In order to leverage the cloud storage model, different approaches can be considered. First, one can maintain a copy of data locally on the disk before pushing the data on to cloud storage for backup. This approach ensures that the data being backed up is readily available locally on the servers for quicker restores when needed. Second, in addition to having cloud storage from one vendor, it is advisable to opt for another cloud storage vendor for replication of backup data, to account for the case of data loss from the first cloud vendor however remote the possibility may be.

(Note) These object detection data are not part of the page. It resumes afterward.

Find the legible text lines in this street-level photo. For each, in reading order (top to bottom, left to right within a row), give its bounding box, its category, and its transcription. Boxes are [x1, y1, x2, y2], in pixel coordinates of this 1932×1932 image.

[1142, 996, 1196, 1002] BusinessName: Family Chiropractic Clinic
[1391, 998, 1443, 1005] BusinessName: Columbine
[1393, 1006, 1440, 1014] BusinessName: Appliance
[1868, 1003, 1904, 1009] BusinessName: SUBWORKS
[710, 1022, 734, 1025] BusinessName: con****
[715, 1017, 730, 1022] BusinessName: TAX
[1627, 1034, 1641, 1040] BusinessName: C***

Obviously these options will drive the costs up but it is worth the effort to have readily available data recovery option.
The cloud storage services are typically offered with multiple levels of redundancy at different price points. Based on the type and the criticality of data being stored on cloud, the organizations need to decide upon the level of redundancy needed. Higher redundancy always implies a greater premium but at the same time, reduced redundancy generally means lower costs but greater risks of data loss. Hence the organizations should strike a balance between the cost and the risk.